--- Job 1 ---
List the options the message on separate PTransform classes gives for Count.globally() and .perKey().
--- Job 2 ---
Quote the message on separate PTransform classes from "Eugene Kirpichov Tue, 07" up to and including "a common denominator.".

--- Supplied passage ---
^^^^^^^^^^^^^^^^

Re: Should you always have a separate PTransform class for a new transform?

Eugene Kirpichov Tue, 07 Feb 2017 20:44:30 -0800

I like the idea of "if you're really just a Combine, then expose (only) the
CombineFn".


However, in case of Count, another argument is that Count.perElement()
already returns a PerElement transform, and it'd be awkward if globally()
and perKey() were only exposed as CombineFn's. In a sense, if you are or
might be developing a family of transforms, creating transform wrapper
classes is a common denominator.

So we have 3 options for Count.globally() and .perKey():
1. Return Combine.Globally, Combine.PerKey transforms (status quo)
2. Create wrapper classes Count.Globally, Count.PerKey
3. Expose only the respective CombineFn and have users apply it themselves

It sounds like I am in favor of a mix of 2 and 3; Dan (so far) is in favor
of 1; Kenn and Ben and you in favor of 3? I must admit I didn't quite
understand the option of "implements CombiningTransform".

^^^^^^^^^^^^^^^^

--- Available data ---

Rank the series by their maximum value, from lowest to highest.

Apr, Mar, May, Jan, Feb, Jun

^^^^^^^^^^^^^^^^

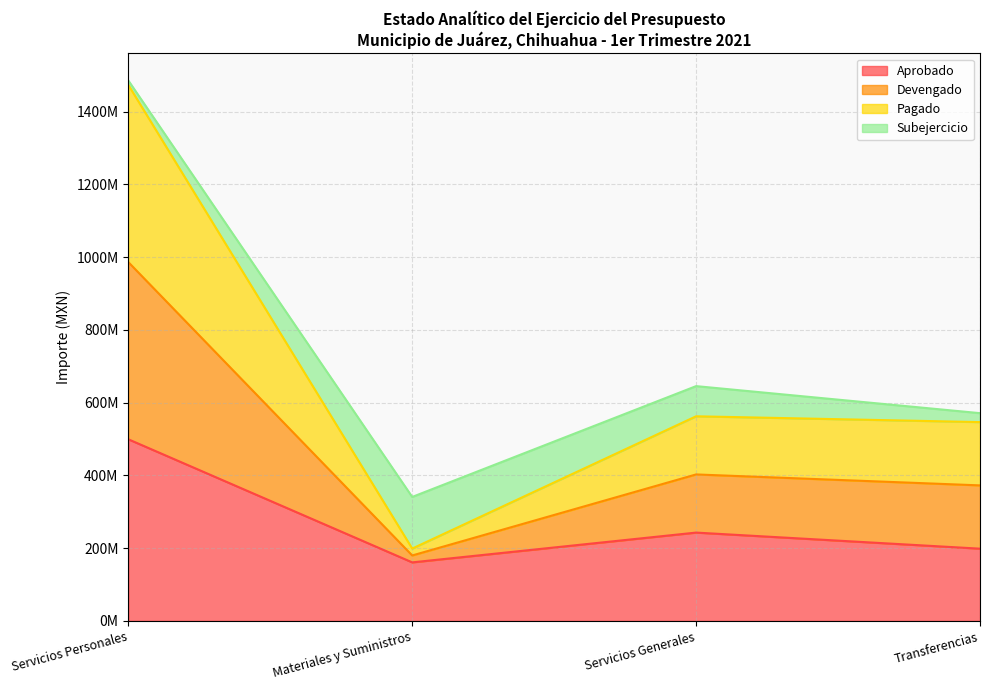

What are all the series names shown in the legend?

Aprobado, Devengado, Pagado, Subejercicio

^^^^^^^^^^^^^^^^

--- Answer area 1 ---
1. Return Combine.Globally, Combine.PerKey transforms (status quo)
2. Create wrapper classes Count.Globally, Count.PerKey
3. Expose only the respective CombineFn and have users apply it themselves

--- Answer area 2 ---
Eugene Kirpichov Tue, 07 Feb 2017 20:44:30 -0800

I like the idea of "if you're really just a Combine, then expose (only) the
CombineFn".


However, in case of Count, another argument is that Count.perElement()
already returns a PerElement transform, and it'd be awkward if globally()
and perKey() were only exposed as CombineFn's. In a sense, if you are or
might be developing a family of transforms, creating transform wrapper
classes is a common denominator.